Published on Feb 08, 2019 and last reviewed on Feb 11, 2019 - 2 min read
Key questions to ask your doctor if he or she suspects an infection.
1) What Infection Do I Have?
Infections can be caused by viruses, bacteria, fungi or parasites. If your doctor suspects an infection, he or she may order tests to investigate. Sometimes, diseases are not diagnosed correctly, resulting in inappropriate treatments. It is essential for your doctor to have reasonable confidence that you have an infection before prescribing a treatment plan.
2) Do I Need Any Special Tests?
Some infections can be diagnosed based on your symptoms and physical examination findings. Other infections may require further testing such as blood work, urine or stool samples, or imaging (x-rays) to establish a diagnosis. Always ask if you really need a test because some tests are not required and the results can cause unnecessary anxiety to patients, which may lead to further unnecessary investigations that are sometimes invasive. More tests do not mean better care. No test is perfect, and each test carries benefits and harms.
3) Do I Need Antibiotics?
Many infections, such as viral infections, do not require antibiotics because they work only against bacteria. Antibiotics can be beneficial or harmful, depending on how they are used. Up to 30% of outpatient antibiotic prescriptions are unnecessary. This results in unnecessary costs to the patient, exposure to harmful side effects of the antibiotic, and antibiotic resistance. If you do not have an infection, then antibiotics are not needed. Do not take leftover antibiotics from a previous prescription without consulting your doctor first. Do not pressure your doctor for antibiotics and always ask if you really need them.
4) How Long Should I Take Antibiotics?
This depends on the type and severity of your infection, your overall health status, and how quickly you respond to the prescribed treatment. Antibiotic therapies can last from a few days to several weeks, depending on your condition. Antibiotic prescriptions are often longer than necessary. Taking more antibiotics than what you need does not improve your health and can actually harm you.

Dataset:
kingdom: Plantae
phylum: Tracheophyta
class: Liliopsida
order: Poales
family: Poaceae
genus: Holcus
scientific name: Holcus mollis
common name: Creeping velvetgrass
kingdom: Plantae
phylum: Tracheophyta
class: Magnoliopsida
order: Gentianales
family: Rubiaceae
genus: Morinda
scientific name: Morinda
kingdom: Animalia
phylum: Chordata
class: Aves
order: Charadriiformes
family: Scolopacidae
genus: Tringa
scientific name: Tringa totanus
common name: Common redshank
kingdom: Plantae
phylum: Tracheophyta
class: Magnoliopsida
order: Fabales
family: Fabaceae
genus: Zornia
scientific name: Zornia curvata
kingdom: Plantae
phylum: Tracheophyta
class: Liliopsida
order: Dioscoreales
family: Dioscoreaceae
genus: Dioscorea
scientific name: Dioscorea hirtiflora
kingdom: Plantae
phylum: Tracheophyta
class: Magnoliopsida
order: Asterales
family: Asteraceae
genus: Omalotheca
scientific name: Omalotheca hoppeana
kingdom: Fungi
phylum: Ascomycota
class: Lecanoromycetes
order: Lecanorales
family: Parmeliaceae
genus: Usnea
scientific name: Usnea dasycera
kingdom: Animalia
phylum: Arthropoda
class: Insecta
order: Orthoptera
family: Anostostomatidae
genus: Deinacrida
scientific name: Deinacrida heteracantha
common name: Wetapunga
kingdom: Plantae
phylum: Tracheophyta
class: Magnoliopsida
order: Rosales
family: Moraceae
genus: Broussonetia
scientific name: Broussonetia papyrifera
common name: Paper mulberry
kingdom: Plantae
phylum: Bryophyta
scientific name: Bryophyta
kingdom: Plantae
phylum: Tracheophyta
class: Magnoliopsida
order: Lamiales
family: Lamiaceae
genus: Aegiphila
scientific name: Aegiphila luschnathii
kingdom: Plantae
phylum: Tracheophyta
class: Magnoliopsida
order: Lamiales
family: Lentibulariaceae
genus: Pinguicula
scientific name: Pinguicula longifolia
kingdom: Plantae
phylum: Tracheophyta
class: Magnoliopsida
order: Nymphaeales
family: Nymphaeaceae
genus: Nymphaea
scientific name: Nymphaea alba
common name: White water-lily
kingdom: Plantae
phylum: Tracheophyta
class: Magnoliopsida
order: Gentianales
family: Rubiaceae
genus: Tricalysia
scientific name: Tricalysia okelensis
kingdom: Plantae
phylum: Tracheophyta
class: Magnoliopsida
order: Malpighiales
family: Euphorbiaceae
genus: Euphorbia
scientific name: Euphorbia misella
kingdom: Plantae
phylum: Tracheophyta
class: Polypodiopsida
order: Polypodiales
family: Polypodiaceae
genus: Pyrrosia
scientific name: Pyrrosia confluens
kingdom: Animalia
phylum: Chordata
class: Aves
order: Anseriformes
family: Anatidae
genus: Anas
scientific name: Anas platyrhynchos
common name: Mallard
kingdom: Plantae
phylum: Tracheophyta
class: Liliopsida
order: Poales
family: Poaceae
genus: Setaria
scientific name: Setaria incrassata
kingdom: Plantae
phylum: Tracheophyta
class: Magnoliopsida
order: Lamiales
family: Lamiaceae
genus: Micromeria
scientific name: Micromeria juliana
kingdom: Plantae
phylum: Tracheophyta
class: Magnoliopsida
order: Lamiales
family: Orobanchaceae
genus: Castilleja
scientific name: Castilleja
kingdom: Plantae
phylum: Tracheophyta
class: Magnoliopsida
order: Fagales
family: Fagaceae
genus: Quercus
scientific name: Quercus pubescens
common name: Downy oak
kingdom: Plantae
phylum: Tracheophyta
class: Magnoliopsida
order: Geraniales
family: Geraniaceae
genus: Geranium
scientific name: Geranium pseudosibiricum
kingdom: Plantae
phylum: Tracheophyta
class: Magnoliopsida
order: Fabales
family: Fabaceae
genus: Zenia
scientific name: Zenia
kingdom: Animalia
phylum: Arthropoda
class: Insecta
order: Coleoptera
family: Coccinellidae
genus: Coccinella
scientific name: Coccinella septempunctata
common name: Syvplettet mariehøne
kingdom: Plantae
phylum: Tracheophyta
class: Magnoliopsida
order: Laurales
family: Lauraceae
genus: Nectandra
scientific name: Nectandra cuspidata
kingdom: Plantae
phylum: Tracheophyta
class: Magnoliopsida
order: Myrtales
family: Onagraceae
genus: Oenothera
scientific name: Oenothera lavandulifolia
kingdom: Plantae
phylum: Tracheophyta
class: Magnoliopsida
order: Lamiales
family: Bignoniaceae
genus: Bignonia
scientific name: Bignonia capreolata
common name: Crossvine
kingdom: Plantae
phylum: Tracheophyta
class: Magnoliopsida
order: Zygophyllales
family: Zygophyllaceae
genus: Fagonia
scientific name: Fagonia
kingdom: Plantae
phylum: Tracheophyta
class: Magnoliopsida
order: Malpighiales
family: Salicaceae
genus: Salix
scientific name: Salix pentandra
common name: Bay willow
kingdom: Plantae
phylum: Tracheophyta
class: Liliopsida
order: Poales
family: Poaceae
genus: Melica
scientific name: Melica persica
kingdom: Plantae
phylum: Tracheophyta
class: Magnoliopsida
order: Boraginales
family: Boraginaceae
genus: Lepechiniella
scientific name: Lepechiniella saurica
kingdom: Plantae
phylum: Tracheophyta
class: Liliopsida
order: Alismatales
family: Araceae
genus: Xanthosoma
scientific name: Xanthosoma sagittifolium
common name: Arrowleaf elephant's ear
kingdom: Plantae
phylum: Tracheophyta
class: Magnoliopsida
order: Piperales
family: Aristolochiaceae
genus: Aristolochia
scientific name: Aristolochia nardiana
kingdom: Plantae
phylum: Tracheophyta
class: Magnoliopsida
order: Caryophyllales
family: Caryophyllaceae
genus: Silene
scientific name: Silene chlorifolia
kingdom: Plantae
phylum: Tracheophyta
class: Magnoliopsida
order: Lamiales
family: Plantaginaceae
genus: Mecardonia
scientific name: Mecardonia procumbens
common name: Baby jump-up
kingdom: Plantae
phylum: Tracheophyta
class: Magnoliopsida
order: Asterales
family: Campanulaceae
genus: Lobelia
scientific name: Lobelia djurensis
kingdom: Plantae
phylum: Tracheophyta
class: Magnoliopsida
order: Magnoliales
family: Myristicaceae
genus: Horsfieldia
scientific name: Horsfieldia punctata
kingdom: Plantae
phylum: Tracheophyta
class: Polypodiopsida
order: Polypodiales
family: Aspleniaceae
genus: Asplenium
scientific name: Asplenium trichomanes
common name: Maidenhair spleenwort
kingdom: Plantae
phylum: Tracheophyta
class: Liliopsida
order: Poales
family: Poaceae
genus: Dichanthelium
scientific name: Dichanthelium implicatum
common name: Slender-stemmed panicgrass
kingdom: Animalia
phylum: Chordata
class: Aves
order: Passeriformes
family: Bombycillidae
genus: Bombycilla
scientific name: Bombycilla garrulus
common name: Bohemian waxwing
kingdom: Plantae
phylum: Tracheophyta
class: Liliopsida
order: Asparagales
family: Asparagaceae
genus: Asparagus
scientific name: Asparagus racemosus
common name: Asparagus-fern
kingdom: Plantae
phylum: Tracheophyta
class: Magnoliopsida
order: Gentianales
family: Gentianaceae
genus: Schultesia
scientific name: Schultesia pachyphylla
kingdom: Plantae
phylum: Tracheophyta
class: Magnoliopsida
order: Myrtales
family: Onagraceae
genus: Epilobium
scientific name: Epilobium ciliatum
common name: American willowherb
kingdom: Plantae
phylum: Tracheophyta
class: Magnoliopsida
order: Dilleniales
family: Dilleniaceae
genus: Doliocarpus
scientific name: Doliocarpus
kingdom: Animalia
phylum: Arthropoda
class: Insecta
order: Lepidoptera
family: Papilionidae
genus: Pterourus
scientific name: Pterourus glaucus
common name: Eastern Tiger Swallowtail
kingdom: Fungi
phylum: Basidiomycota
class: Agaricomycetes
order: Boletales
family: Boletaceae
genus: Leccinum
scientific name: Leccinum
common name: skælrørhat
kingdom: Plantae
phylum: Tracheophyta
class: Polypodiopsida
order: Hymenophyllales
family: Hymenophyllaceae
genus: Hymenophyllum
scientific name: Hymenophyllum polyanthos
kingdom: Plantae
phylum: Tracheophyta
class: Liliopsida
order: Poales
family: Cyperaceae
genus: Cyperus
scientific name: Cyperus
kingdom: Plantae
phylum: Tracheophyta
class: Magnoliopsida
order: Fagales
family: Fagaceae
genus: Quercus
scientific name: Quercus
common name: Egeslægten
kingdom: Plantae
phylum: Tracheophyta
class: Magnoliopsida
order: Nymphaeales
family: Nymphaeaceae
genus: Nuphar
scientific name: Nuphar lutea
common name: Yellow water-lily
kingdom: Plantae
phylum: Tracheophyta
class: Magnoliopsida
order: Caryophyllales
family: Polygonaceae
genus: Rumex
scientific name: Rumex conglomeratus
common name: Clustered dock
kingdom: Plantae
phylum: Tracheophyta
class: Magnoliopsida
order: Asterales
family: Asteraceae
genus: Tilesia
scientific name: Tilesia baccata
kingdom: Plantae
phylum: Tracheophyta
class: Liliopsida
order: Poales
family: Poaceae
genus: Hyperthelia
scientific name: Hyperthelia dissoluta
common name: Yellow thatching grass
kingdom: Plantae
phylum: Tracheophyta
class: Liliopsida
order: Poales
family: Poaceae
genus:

What to do:
**A)** Copy the part of the infection article that opens with the words containing "1) What Infection" and closes with "a treatment plan.", substituting "course of therapy" for "treatment plan".
**B)** According to the infection article, up to what share of outpatient antibiotic prescriptions are unnecessary?
**C)** Carry on writing the infection article from the point where it stops.
The items can be set aside; none of the work depends on them.

Answers to the exercise:
**A)**
1) What Infection Do I Have?
Infections can be caused by viruses, bacteria, fungi or parasites. If your doctor suspects an infection, he or she may order tests to investigate. Sometimes, diseases are not diagnosed correctly, resulting in inappropriate treatments. It is essential for your doctor to have reasonable confidence that you have an infection before prescribing a course of therapy.

**B)** Up to 30%.

**C)**
5) Why Is Antibiotic Not Working?
For some infections, you may not notice improvement until after the first 24 to 48 hours of starting the antibiotic. Try not to switch antibiotics too early, unless there is significant worsening of your condition, or your diagnosis has changed. If there is no improvement after 48 hours, then you should ask your doctor if you are taking the wrong antibiotic, if there is a complication related to your infection, or if the diagnosis is incorrect. It is important always to have your doctor re-evaluate your diagnosis if the treatment is not working, rather than trying multiple different antibiotics. This approach will lead to timely investigations and proper treatment for your condition.
6) What If I Have an Antibiotic Allergy?
The most common antibiotic allergy is Penicillin. Approximately 10% of the population reports an allergy to Penicillin, but only 1% are truly allergic. Over 90% of patients who think they are allergic to Penicillin are actually not. Penicillin antibiotics are often the most effective, safest, and inexpensive antibiotics compared to the alternatives. Alternative antibiotics can be less effective, more toxic, and more expensive. Discuss with your doctor if you can try Penicillin again because you are likely not allergic. For other antibiotic allergies, talk to your doctor about other options.